Jessie M. Benge (1881–1971) was an artist born in England who became one of the many contributors to the Index of American Design, the New Deal project administered through the Federal Art Project that employed artists nationwide to document American decorative arts, crafts, and material culture from the colonial era through the late nineteenth century. The Index, conceived in the 1930s and executed over several years of work, produced more than eighteen thousand watercolor renderings now held in the collection of the National Gallery of Art in Washington, D.C.
Benge's contributions to the Index encompass a variety of subjects drawn from the rich tradition of American domestic and personal material culture: fans, combs, dressing gowns, shoes, and other objects of dress and everyday use. Her works were executed in watercolor, graphite, and related media on paper, following the exacting documentary standards the Index required of its artists—standards demanding not only accurate transcription of the object's form and decoration but faithful rendering of its material surface, texture, and color. Works associated with her participation in the project date from the mid-1930s into the early 1940s.

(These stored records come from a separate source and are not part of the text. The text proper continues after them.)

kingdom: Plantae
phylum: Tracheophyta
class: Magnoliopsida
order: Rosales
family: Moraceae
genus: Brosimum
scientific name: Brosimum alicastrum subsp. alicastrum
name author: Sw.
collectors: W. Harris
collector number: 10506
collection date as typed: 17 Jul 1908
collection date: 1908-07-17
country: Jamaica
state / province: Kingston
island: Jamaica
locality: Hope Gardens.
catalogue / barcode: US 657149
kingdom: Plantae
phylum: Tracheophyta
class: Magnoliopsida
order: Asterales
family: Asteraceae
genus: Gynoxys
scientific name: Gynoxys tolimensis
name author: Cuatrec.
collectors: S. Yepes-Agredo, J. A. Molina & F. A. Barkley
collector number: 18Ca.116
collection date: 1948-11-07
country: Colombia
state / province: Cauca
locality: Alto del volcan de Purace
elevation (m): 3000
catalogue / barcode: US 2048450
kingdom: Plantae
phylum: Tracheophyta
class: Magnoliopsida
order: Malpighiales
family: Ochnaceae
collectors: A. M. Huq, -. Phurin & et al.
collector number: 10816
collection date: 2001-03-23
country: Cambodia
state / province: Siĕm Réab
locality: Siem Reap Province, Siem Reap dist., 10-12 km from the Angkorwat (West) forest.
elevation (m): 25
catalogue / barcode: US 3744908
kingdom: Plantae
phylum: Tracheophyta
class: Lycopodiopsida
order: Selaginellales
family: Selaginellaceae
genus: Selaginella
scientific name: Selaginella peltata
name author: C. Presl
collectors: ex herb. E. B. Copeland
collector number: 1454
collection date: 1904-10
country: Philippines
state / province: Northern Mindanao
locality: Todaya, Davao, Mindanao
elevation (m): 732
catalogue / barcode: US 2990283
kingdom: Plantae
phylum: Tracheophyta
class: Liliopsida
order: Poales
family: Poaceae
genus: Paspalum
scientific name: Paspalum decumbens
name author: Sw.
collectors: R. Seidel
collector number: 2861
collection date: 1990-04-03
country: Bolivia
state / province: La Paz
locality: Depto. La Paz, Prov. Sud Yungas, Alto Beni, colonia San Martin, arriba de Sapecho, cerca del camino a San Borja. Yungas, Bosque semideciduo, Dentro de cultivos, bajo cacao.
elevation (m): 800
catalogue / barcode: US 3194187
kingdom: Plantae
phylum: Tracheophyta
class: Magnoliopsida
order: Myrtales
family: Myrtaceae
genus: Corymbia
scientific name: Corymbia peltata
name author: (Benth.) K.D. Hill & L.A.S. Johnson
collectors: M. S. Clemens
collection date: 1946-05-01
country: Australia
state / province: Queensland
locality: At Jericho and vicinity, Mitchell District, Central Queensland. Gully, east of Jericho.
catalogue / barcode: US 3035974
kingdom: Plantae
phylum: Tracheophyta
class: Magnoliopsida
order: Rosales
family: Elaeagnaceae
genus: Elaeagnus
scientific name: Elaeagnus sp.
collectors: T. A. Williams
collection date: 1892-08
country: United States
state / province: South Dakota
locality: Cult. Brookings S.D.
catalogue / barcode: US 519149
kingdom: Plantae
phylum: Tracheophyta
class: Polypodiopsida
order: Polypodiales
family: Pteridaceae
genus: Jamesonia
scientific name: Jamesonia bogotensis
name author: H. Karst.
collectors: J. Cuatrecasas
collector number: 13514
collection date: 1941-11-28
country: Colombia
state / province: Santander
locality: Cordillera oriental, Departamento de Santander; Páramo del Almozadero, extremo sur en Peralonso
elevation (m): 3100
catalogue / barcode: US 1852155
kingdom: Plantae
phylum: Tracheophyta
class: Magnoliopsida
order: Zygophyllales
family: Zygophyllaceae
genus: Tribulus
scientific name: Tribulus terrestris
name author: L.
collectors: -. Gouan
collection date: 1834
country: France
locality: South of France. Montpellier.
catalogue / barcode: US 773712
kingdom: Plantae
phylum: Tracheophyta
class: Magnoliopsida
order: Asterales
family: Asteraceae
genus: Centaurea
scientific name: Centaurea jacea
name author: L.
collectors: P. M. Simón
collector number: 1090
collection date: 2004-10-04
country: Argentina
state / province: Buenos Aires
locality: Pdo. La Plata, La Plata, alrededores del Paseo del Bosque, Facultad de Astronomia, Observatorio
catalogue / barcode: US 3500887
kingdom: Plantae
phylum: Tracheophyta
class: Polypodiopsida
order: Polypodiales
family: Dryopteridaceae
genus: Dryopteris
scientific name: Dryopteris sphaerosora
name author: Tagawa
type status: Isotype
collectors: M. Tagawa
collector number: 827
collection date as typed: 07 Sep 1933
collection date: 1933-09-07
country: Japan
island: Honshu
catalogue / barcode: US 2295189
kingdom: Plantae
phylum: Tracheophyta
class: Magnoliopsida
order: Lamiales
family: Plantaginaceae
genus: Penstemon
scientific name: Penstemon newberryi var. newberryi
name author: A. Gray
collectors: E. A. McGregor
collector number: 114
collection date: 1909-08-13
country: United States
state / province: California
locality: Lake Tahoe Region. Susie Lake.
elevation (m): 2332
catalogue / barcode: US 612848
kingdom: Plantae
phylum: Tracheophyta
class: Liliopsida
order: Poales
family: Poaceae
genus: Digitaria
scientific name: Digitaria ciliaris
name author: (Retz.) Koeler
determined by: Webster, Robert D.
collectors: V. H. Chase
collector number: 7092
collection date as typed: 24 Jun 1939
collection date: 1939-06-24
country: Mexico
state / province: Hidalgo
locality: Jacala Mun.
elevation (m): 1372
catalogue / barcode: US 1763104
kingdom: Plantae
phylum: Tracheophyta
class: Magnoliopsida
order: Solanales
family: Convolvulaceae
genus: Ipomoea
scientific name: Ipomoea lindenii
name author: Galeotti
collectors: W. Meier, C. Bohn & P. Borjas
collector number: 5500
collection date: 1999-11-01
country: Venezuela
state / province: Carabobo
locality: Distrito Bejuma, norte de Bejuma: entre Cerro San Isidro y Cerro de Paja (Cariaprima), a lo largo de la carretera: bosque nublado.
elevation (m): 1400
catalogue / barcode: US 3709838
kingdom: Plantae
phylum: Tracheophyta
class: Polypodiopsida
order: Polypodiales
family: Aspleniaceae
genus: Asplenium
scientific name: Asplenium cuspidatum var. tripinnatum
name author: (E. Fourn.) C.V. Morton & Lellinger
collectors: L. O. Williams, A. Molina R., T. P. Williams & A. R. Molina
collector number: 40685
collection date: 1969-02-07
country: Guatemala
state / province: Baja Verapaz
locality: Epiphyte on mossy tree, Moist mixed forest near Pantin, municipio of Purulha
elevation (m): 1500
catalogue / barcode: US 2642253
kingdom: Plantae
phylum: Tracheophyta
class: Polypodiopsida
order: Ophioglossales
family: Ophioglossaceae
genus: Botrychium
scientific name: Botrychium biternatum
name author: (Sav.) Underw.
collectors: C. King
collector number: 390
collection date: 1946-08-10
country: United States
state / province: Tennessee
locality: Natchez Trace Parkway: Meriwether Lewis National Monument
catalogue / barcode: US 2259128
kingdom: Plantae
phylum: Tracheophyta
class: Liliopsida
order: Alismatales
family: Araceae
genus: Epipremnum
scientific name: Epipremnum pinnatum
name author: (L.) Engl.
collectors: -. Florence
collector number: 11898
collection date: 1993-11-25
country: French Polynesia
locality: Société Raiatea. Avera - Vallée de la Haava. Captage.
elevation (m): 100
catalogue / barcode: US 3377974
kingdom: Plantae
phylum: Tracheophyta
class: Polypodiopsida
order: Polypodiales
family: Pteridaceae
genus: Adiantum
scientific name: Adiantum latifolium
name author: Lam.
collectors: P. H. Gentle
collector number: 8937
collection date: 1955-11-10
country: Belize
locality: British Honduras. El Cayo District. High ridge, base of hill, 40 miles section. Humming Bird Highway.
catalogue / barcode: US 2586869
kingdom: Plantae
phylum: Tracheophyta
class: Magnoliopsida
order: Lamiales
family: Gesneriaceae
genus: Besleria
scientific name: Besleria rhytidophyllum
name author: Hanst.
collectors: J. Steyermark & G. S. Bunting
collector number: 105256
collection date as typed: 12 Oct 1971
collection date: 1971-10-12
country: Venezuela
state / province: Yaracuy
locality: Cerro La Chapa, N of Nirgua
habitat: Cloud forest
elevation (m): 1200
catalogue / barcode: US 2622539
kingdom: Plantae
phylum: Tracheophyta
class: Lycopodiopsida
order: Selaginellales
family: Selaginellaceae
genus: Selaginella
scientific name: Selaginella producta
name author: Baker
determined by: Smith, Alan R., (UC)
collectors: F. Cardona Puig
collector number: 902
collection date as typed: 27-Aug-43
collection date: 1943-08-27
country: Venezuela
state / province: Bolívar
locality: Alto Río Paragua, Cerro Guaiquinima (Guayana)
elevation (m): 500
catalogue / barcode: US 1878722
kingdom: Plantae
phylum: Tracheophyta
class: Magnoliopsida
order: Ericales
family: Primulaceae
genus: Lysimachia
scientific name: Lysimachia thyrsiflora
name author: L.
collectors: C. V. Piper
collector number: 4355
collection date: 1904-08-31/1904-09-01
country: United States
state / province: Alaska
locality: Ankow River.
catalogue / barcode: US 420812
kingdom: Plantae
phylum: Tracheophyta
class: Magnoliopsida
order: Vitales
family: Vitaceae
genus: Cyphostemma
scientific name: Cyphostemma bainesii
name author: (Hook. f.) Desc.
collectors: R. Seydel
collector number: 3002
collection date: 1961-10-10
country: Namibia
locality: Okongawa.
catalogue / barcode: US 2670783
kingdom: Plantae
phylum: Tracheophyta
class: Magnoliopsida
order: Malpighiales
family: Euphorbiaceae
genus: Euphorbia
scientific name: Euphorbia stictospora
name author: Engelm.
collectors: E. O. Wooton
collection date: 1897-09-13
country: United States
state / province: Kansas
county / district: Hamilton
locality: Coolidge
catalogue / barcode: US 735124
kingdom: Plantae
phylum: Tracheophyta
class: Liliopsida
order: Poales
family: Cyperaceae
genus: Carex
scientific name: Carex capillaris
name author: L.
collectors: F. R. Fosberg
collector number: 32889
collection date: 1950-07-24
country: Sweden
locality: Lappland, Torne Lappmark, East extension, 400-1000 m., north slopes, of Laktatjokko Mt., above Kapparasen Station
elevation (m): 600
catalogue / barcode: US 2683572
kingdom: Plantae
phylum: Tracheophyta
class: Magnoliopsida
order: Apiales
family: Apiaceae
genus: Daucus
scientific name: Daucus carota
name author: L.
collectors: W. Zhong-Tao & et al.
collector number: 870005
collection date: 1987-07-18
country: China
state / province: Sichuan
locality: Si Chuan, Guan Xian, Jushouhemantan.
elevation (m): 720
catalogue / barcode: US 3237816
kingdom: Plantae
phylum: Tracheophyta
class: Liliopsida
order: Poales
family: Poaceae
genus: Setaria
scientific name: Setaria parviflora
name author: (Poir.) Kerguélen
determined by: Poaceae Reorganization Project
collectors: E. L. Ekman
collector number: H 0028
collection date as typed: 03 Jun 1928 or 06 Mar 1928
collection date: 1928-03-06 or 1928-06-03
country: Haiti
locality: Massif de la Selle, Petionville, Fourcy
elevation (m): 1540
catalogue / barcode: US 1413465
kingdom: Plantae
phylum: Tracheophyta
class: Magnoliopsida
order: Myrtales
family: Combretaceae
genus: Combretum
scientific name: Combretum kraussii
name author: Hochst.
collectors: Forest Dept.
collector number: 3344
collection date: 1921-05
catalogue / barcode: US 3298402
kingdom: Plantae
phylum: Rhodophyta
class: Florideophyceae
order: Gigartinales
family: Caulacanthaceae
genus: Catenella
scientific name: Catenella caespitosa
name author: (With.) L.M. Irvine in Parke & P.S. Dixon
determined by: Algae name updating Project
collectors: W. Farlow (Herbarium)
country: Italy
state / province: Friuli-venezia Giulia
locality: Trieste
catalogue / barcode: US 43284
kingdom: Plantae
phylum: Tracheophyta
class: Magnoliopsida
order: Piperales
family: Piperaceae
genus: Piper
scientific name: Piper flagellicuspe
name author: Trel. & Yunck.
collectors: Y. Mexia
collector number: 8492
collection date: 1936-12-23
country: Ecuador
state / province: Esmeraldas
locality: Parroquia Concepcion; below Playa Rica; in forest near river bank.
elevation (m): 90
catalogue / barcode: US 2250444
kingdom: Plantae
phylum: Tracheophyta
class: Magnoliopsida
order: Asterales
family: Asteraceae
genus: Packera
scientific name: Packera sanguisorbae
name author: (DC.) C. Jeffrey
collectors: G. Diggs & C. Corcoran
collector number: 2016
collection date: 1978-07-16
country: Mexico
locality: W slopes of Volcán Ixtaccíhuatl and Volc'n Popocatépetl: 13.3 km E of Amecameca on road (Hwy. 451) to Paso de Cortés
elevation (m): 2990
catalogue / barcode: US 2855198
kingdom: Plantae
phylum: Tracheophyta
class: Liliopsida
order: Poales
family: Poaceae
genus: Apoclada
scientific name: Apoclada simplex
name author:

The Index of American Design brought together artists of diverse backgrounds and training levels, united by their skill in precise observational drawing and their commitment to a documentary ideal. For many participants the project represented both economic sustenance during the Depression and an engagement with a kind of artistic labor—careful, object-centered, collaborative—that differed markedly from the individualist idioms then dominating fine-arts discourse. Benge's work on items of dress and personal adornment reflects the Index's attention to the often-overlooked artifacts of ordinary life.
Beyond her participation in the Index of American Design, detailed biographical information about Benge is not widely documented. Her surviving works in the National Gallery of Art's Index collection constitute the primary record of her artistic activity and her contribution to one of American history's most ambitious programs of cultural documentation.